**What is needed**
Copy all of the records exactly.

(Collection entries)
--------

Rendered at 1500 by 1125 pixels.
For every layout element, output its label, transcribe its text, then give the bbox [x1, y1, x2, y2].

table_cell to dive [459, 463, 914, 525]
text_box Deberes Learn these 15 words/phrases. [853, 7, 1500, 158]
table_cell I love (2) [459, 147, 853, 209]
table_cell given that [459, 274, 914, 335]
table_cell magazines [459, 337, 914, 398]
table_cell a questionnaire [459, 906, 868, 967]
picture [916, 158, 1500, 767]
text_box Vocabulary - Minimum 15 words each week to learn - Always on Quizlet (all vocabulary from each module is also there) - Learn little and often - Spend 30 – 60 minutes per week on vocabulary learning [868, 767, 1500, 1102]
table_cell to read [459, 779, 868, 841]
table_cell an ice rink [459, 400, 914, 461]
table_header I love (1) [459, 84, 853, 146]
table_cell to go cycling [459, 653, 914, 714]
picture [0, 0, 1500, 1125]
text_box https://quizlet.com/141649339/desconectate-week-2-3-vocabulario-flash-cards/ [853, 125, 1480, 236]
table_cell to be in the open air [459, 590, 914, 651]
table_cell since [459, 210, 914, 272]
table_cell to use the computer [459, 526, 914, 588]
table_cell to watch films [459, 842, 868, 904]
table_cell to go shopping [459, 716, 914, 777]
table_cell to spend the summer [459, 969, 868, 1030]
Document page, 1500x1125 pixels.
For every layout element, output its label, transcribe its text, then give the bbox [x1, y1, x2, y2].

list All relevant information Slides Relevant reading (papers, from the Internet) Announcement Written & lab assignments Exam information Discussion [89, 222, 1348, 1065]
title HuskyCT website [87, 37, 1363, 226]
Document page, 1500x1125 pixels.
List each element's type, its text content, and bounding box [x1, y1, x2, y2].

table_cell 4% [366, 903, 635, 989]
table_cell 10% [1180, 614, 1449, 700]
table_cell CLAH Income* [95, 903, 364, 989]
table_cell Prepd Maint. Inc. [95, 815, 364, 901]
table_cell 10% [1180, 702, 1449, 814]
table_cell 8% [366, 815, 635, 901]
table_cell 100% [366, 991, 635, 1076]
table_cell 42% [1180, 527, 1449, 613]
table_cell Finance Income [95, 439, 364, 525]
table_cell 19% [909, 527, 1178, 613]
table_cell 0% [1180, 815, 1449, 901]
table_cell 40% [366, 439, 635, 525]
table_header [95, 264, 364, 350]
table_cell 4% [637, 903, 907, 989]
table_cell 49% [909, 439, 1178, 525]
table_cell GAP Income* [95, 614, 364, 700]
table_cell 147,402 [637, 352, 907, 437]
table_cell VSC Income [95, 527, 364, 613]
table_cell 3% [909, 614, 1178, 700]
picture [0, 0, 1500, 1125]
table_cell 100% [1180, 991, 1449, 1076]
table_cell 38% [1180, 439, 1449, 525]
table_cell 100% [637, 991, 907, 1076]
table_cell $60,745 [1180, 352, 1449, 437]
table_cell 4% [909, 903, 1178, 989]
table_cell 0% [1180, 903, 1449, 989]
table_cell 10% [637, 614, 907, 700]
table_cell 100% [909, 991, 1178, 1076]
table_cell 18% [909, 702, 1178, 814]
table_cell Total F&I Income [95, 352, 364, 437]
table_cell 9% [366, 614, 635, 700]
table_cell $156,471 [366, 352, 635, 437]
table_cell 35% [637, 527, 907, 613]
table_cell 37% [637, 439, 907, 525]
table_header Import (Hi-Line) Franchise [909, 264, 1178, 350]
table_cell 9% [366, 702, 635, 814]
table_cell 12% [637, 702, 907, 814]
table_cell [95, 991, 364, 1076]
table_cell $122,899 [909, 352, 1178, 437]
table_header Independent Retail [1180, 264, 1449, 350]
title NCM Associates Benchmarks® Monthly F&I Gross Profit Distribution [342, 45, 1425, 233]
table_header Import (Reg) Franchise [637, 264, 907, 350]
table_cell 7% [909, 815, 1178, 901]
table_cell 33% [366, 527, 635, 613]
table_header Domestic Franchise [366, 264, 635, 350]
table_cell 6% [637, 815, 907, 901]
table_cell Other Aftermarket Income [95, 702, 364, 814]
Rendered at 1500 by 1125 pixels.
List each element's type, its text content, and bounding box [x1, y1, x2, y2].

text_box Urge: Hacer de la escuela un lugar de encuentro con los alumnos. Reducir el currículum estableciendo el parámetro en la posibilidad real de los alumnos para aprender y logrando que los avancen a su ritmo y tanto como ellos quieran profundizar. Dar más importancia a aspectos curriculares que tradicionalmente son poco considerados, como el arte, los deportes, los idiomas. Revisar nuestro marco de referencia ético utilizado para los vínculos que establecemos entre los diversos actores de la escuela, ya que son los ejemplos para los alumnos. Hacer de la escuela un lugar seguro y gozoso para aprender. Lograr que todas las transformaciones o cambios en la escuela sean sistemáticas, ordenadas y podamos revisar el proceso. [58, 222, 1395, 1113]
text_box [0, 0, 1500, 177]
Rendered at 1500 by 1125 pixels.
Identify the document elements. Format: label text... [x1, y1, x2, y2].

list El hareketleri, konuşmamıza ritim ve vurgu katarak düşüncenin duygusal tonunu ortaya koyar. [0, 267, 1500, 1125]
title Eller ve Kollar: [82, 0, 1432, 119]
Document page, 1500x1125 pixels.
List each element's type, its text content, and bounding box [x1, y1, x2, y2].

--------

**Result**
Rendered at 1500 by 1125 pixels.
For every layout element, output its label, transcribe its text, then give the bbox [x1, y1, x2, y2].

table_cell to dive [459, 463, 914, 525]
text_box Deberes Learn these 15 words/phrases. [853, 7, 1500, 158]
table_cell I love (2) [459, 147, 853, 209]
table_cell given that [459, 274, 914, 335]
table_cell magazines [459, 337, 914, 398]
table_cell a questionnaire [459, 906, 868, 967]
picture [916, 158, 1500, 767]
text_box Vocabulary - Minimum 15 words each week to learn - Always on Quizlet (all vocabulary from each module is also there) - Learn little and often - Spend 30 – 60 minutes per week on vocabulary learning [868, 767, 1500, 1102]
table_cell to read [459, 779, 868, 841]
table_cell an ice rink [459, 400, 914, 461]
table_header I love (1) [459, 84, 853, 146]
table_cell to go cycling [459, 653, 914, 714]
picture [0, 0, 1500, 1125]
text_box https://quizlet.com/141649339/desconectate-week-2-3-vocabulario-flash-cards/ [853, 125, 1480, 236]
table_cell to be in the open air [459, 590, 914, 651]
table_cell since [459, 210, 914, 272]
table_cell to use the computer [459, 526, 914, 588]
table_cell to watch films [459, 842, 868, 904]
table_cell to go shopping [459, 716, 914, 777]
table_cell to spend the summer [459, 969, 868, 1030]
Document page, 1500x1125 pixels.
For every layout element, output its label, transcribe its text, then give the bbox [x1, y1, x2, y2].

list All relevant information Slides Relevant reading (papers, from the Internet) Announcement Written & lab assignments Exam information Discussion [89, 222, 1348, 1065]
title HuskyCT website [87, 37, 1363, 226]
Document page, 1500x1125 pixels.
List each element's type, its text content, and bounding box [x1, y1, x2, y2].

table_cell 4% [366, 903, 635, 989]
table_cell 10% [1180, 614, 1449, 700]
table_cell CLAH Income* [95, 903, 364, 989]
table_cell Prepd Maint. Inc. [95, 815, 364, 901]
table_cell 10% [1180, 702, 1449, 814]
table_cell 8% [366, 815, 635, 901]
table_cell 100% [366, 991, 635, 1076]
table_cell 42% [1180, 527, 1449, 613]
table_cell Finance Income [95, 439, 364, 525]
table_cell 19% [909, 527, 1178, 613]
table_cell 0% [1180, 815, 1449, 901]
table_cell 40% [366, 439, 635, 525]
table_header [95, 264, 364, 350]
table_cell 4% [637, 903, 907, 989]
table_cell 49% [909, 439, 1178, 525]
table_cell GAP Income* [95, 614, 364, 700]
table_cell 147,402 [637, 352, 907, 437]
table_cell VSC Income [95, 527, 364, 613]
table_cell 3% [909, 614, 1178, 700]
picture [0, 0, 1500, 1125]
table_cell 100% [1180, 991, 1449, 1076]
table_cell 38% [1180, 439, 1449, 525]
table_cell 100% [637, 991, 907, 1076]
table_cell $60,745 [1180, 352, 1449, 437]
table_cell 4% [909, 903, 1178, 989]
table_cell 0% [1180, 903, 1449, 989]
table_cell 10% [637, 614, 907, 700]
table_cell 100% [909, 991, 1178, 1076]
table_cell 18% [909, 702, 1178, 814]
table_cell Total F&I Income [95, 352, 364, 437]
table_cell 9% [366, 614, 635, 700]
table_cell $156,471 [366, 352, 635, 437]
table_cell 35% [637, 527, 907, 613]
table_cell 37% [637, 439, 907, 525]
table_header Import (Hi-Line) Franchise [909, 264, 1178, 350]
table_cell 9% [366, 702, 635, 814]
table_cell 12% [637, 702, 907, 814]
table_cell [95, 991, 364, 1076]
table_cell $122,899 [909, 352, 1178, 437]
table_header Independent Retail [1180, 264, 1449, 350]
title NCM Associates Benchmarks® Monthly F&I Gross Profit Distribution [342, 45, 1425, 233]
table_header Import (Reg) Franchise [637, 264, 907, 350]
table_cell 7% [909, 815, 1178, 901]
table_cell 33% [366, 527, 635, 613]
table_header Domestic Franchise [366, 264, 635, 350]
table_cell 6% [637, 815, 907, 901]
table_cell Other Aftermarket Income [95, 702, 364, 814]
Rendered at 1500 by 1125 pixels.
List each element's type, its text content, and bounding box [x1, y1, x2, y2].

text_box Urge: Hacer de la escuela un lugar de encuentro con los alumnos. Reducir el currículum estableciendo el parámetro en la posibilidad real de los alumnos para aprender y logrando que los avancen a su ritmo y tanto como ellos quieran profundizar. Dar más importancia a aspectos curriculares que tradicionalmente son poco considerados, como el arte, los deportes, los idiomas. Revisar nuestro marco de referencia ético utilizado para los vínculos que establecemos entre los diversos actores de la escuela, ya que son los ejemplos para los alumnos. Hacer de la escuela un lugar seguro y gozoso para aprender. Lograr que todas las transformaciones o cambios en la escuela sean sistemáticas, ordenadas y podamos revisar el proceso. [58, 222, 1395, 1113]
text_box [0, 0, 1500, 177]
Rendered at 1500 by 1125 pixels.
Identify the document elements. Format: label text... [x1, y1, x2, y2].

list El hareketleri, konuşmamıza ritim ve vurgu katarak düşüncenin duygusal tonunu ortaya koyar. [0, 267, 1500, 1125]
title Eller ve Kollar: [82, 0, 1432, 119]
Document page, 1500x1125 pixels.
List each element's type, its text content, and bounding box [x1, y1, x2, y2].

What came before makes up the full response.